MSE Research Project Database

Resource allocation for attention in the context of intent (in both cooperative and adversarial settings)


Project Leader: Adrian Pearce
Primary Contact: Adrian Pearce (adrianrp@unimelb.edu.au)
Keywords: applied control theory; artificial intelligence; autonomous systems; machine learning; optimisation and programming languages
Disciplines: Computing and Information Systems
Domains:

Artificial intelligence has the potential to vastly amplify and augment human intelligence, especially in human agent teaming applications. One key challenge is to ensure alignment of values and goals in terms of being well behaved with respect to a human users' intentions (i.e. safety and fairness).
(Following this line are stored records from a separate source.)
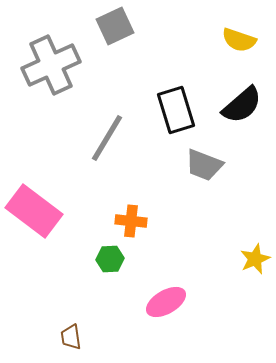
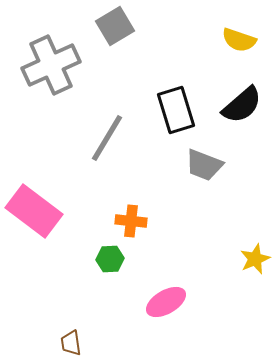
gray square: rotated 6 degrees counterclockwise
brown trapezoid: moved 6 px down
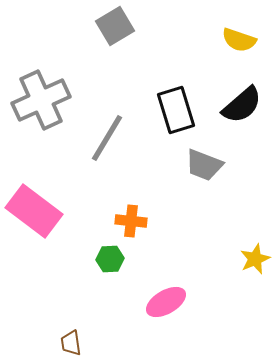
gray cross: moved 10 px left, 35 px down
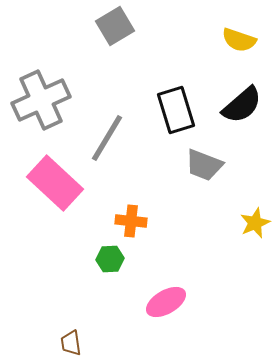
pink rectangle: moved 21 px right, 28 px up; rotated 6 degrees clockwise
yellow star: moved 36 px up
Another is managing attention in multi-agent settings, which typically involves physical actions (e.g. robot motion), sensing actions (e.g. human gaze, (robot) sensor scheduling) and interleaved reasoning steps (e.g. AI planning). Attention for both humans and robotics is constrained by individual perspective and occlusion, the number of sensing actions that can be performed over time, and physical actions, such as motion and changes in physical configuration. In complex and dynamic multi-agent settings, when those inputs rely on belief about the intentions of either a collaborator, or an adversary, this is where this problem gets interesting and this is the key challenge that this thesis will tackle. This thesis focuses on the allocation of the finite resources available each agent can spend on attention, which must take into account the intent of other agents. On one hand, techniques in deep learning have, at least in principle, demonstrated that attention can be used to draw 'global' dependencies between input and output, as an alternative to recurrency using self-attention mechanism ('Attention is all that is needed', Ashish Vaswani et al., Google Brain). On the other hand, classical planning is a compelling emerging framework for this task, used successfully in unison with deep networks (for example DeepMind’s AlphaGo and AlphaZero) and relies on a domain (task) independent modelling language (semantics). There are advantages in having an explicit (symbolic) model representation: including learning behaviours is usually faster and more sample efficient; prior knowledge and experience can be integrated more easily; and the model can be flexibly reused for a wide variety of goals and objectives. Model-based approaches also enable counterfactual reasoning (“what would have happened if …”) which is difficult without a model. Relevant technologies include, but are not limited to, classical planning, mathematical programming, reinforcement and deep learning, constraint programming and epistemic reasoning (reasoning about ‘nested’ belief).